Image: A grizzly bear and her two cubs approach the carcass of a bison in Yellowstone National Park in Wyoming, United States, July 6, 2015. REUTERS/Jim Urquhart/File Photo
By Laura Zuckerman
SALMON, Idaho (Reuters) – U.S. and Canada-based Native American tribes are expected to sign a treaty on Friday that urges protections be maintained for grizzly bears in and around Yellowstone National Park.
The treaty is the latest sign of growing American Indian activism tied to tribal rights and the environment, and just the third such cross-border agreement in 150 years, tribal members involved said.
The U.S. Fish and Wildlife Service said earlier this year that Yellowstone-area grizzlies had come back from the brink of extinction and it proposed stripping U.S. Endangered Species Act protections from the population of about 700 bears.
The move would open the way for hunting bears that roam outside the park’s borders in Wyoming, Montana and Idaho.

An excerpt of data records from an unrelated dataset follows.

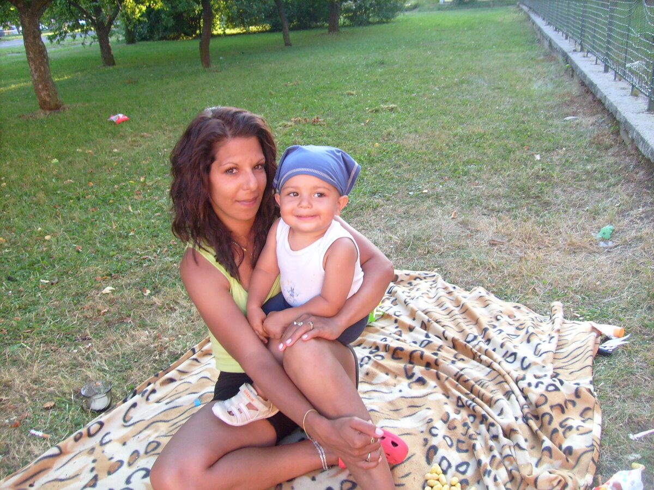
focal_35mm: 35
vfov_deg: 40.7
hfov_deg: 52.6
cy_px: 245
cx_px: 327
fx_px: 661
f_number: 2.8
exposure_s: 1/60
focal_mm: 5.8
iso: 80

The treaty, expected to be signed by Piikani Nation and other tribes in the western Canadian province of Alberta on Friday, declares support by more than 50 tribes for protecting grizzlies from random killing and preserving their habitat against development.

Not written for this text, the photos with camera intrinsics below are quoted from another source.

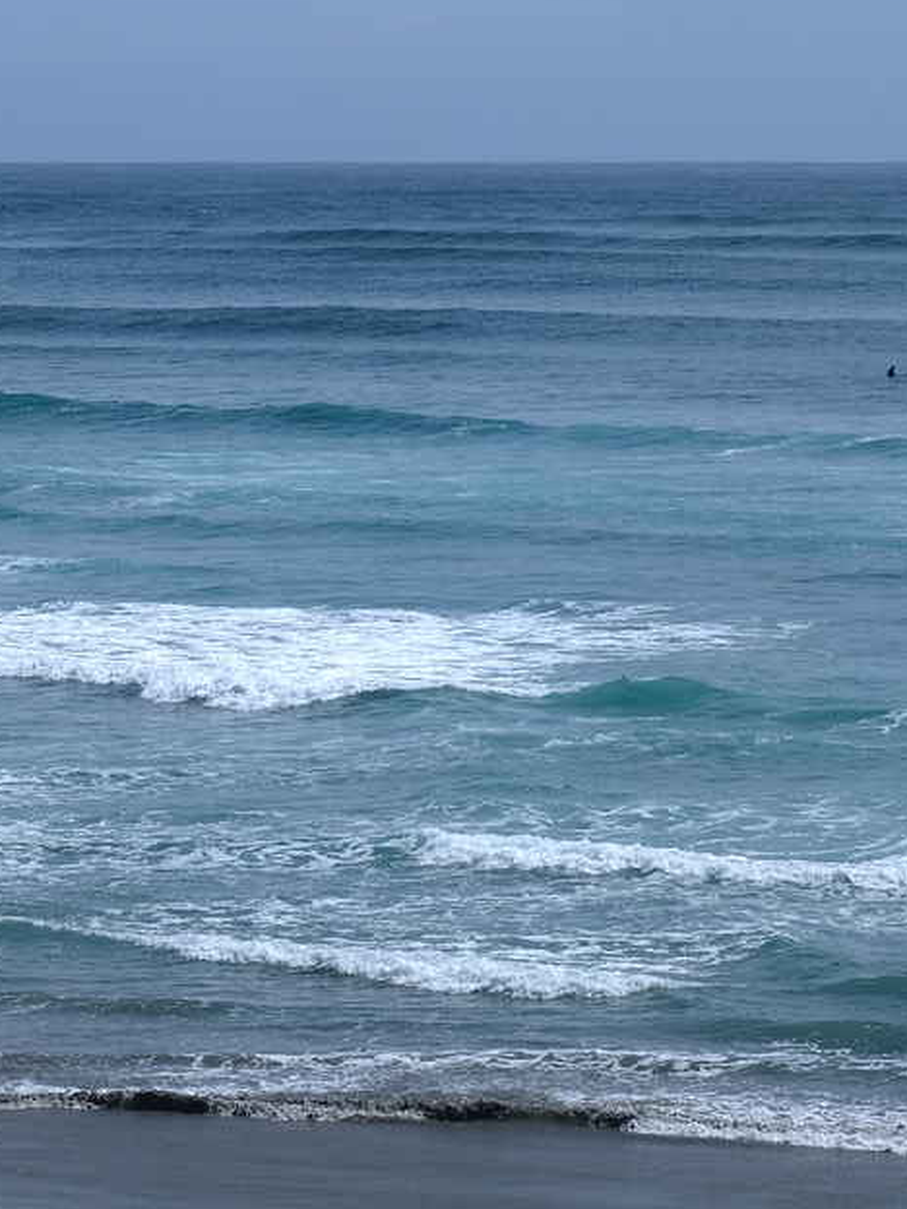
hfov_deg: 8.0
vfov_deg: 10.7
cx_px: 17
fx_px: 6463
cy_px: 522
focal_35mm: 185
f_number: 9
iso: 200
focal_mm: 50
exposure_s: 1/1700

The planned ceremony comes two days before representatives of other tribes mostly in and around the U.S. Rocky Mountain West are expected to sign the same treaty during a ceremony in Grand Teton National Park in Wyoming.
The Canada-based tribes are signing the measure to show solidarity with tribes based in the United States, as they are all united by cultural and religious ties to grizzlies.
Chief Stanley Grier of the Piikani Nation and representatives from such tribes as the Blackfeet Nation in Montana and the Shoshone-Bannock of eastern Idaho, argue grizzlies are too sacred and culturally important to be killed by hunters.
“There should be no doubt that delisting and trophy hunting the grizzly bear on ancestral tribal and treaty lands threatens irreparable harm to those sites and to tribal sovereignty and religious freedom,” Grier said.
Tribal members also say the U.S. government failed to engage in “meaningful consultation” before decisions were made about delisting grizzlies.
Serena Baker, a spokeswoman for the U.S. Fish and Wildlife Service, said the agency had sought since 2014 to reach out to about 50 tribes – through letters, phone calls and emails – about Yellowstone grizzlies.
“The service has and is continuing to offer government-to-government consultation with Native American tribes west of the Mississippi,” she said on Thursday.